**Source records:**
#####

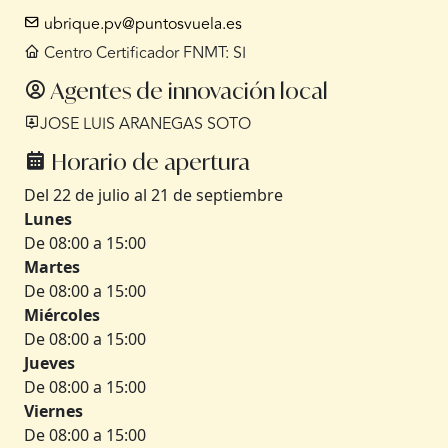
ubrique.pv@puntosvuela.es
Centro Certificador FNMT: SI
Agentes de innovación local
JOSE LUIS ARANEGAS SOTO
Horario de apertura
Del 22 de julio al 21 de septiembre
Lunes
De 08:00 a 15:00
Martes
De 08:00 a 15:00
Miércoles
De 08:00 a 15:00
Jueves
De 08:00 a 15:00
Viernes
De 08:00 a 15:00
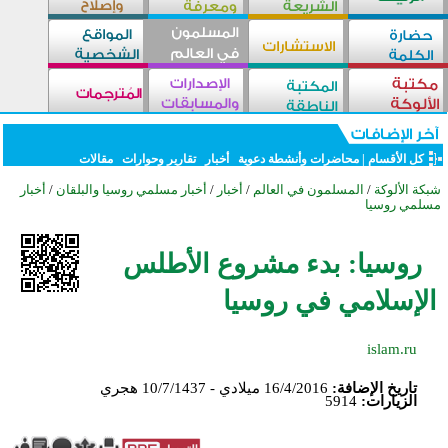
كل الأقسام
|
محاضرات وأنشطة دعوية
أخبار
تقارير وحوارات
مقالات
شبكة الألوكة
/
المسلمون في العالم
/
أخبار
/
أخبار مسلمي روسيا والبلقان
/
أخبار
مسلمي روسيا
روسيا: بدء مشروع الأطلس
الإسلامي في روسيا
islam.ru
تاريخ الإضافة:
16/4/2016 ميلادي - 10/7/1437 هجري
الزيارات:
5914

#####

**What you need to do:** In the lines above, substitute "14:00" for every "15:00" and keep everything else unchanged. Leave the pictures out of your answer.

**Response box:**
ubrique.pv@puntosvuela.es
Centro Certificador FNMT: SI
Agentes de innovación local
JOSE LUIS ARANEGAS SOTO
Horario de apertura
Del 22 de julio al 21 de septiembre
Lunes
De 08:00 a 14:00
Martes
De 08:00 a 14:00
Miércoles
De 08:00 a 14:00
Jueves
De 08:00 a 14:00
Viernes
De 08:00 a 14:00
كل الأقسام
|
محاضرات وأنشطة دعوية
أخبار
تقارير وحوارات
مقالات
شبكة الألوكة
/
المسلمون في العالم
/
أخبار
/
أخبار مسلمي روسيا والبلقان
/
أخبار
مسلمي روسيا
روسيا: بدء مشروع الأطلس
الإسلامي في روسيا
islam.ru
تاريخ الإضافة:
16/4/2016 ميلادي - 10/7/1437 هجري
الزيارات:
5914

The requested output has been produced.